## [Page text]
┄┄┄┄┄┄┄┄┄┄
The effect of initial surface treatment has mainly been studied on bituminous mixtures, as its purpose is to remove the black bituminous binder in order to reduce specularity and reveal the aggregates’ lightness.

The effect of shot blasting treatment on bituminous mixture was studied by Paumier et al.⁵⁸ on a thin asphalt concrete, where the impact of the number of passes was studied. The first shot blasting treatment generates a significant decrease in the specularity S1 (from 3.66 to 0.32) with a slight decrease of Q0 (from 0.069 to 0.063). The second passage lower specularity to 0.17 and increases Q0 by about 40% (to 0.093). It was also shown that in its stabilised state (after two years of circulation or more), the specularity of a bituminous initially treated surface (water jet scrubbing) remains lower than that of the not treated one.⁷⁵ The contribution of six different surface treatments consisting of spraying white materials onto hot mix asphalt (HMA) has recently been studied in Italy on manufactured samples.⁷¹ The white substance used was either a white polymer or a combination of cement mixed with quartz sand, with or without the addition of crushed glass or glass fibre. Regardless of the nature of the surface treatment, it resulted in a reduction in specularity and an increase in Q0, which was very significant compared to conventional untreated AC (Q0 = 0.24 for the material composed of white polymer, white powder and fibreglass).

Concerning the family of cement concrete, a French study⁷⁴ compared two different surface treatments: deactivation and brushed. It was shown that the brushed cement concrete was more diffuse than the deactivated one.

4.3 Texture of road surface

Reflection models based on geometric features⁹⁷ for computational production of realistic synthetic images, show that light reflection properties depend on the texture which is a physical feature describing irregularities and deviation from a planar surface. In terms of visual appearance, it is generally established that the rougher the surface, the more it reflects light in a diffuse pattern.⁹⁸ Is this statement also valid in the case of road surfaces?
┄┄┄┄┄┄┄┄┄┄
Excerpts from a dataset
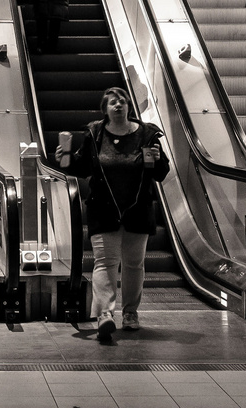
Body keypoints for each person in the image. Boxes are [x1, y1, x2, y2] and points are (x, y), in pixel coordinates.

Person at [57, 87, 171, 344]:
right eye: (112, 102)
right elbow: (83, 166)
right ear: (105, 110)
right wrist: (64, 159)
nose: (117, 105)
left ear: (128, 106)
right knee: (105, 262)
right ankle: (105, 314)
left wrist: (158, 160)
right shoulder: (95, 134)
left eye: (121, 100)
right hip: (103, 208)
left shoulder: (147, 135)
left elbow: (161, 172)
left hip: (137, 209)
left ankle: (130, 313)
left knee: (133, 265)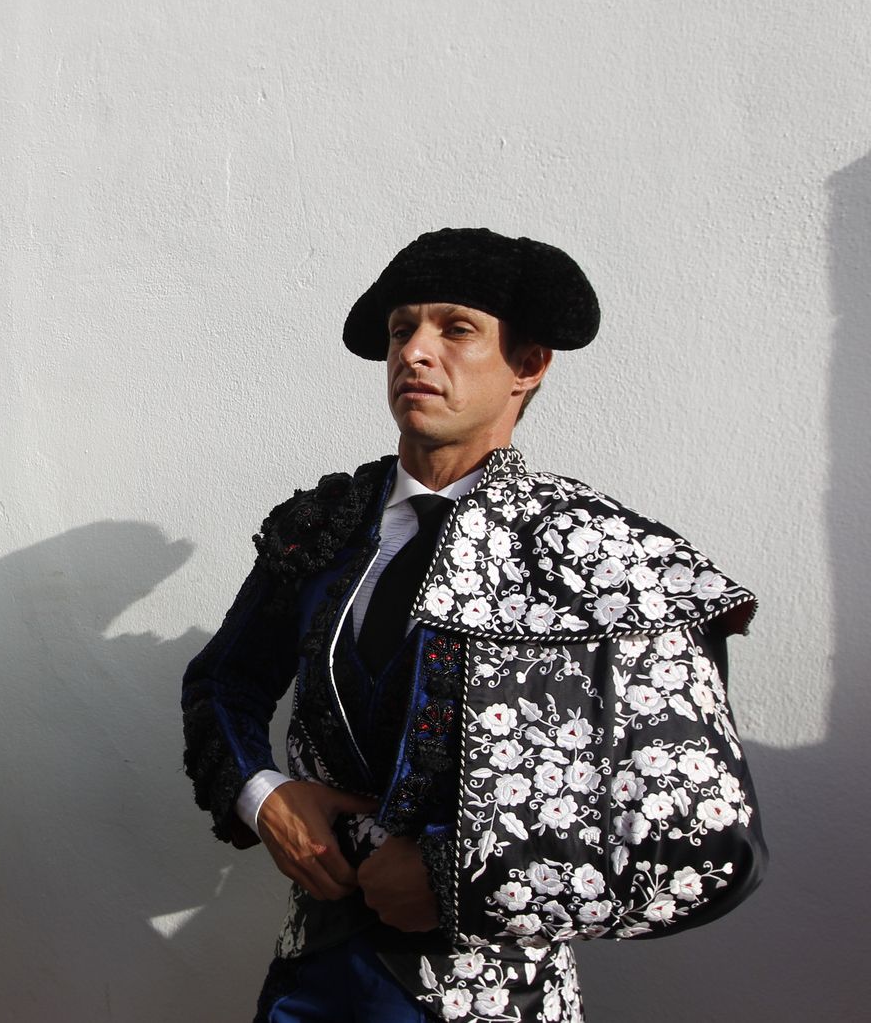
┄┄┄┄┄┄┄┄┄┄
## [Task to complete]
From the text on road surface reflection, output the passage starting with "Concerning the family" and going on through "the deactivated one.".

## [Result of this exercise]
Concerning the family of cement concrete, a French study⁷⁴ compared two different surface treatments: deactivation and brushed. It was shown that the brushed cement concrete was more diffuse than the deactivated one.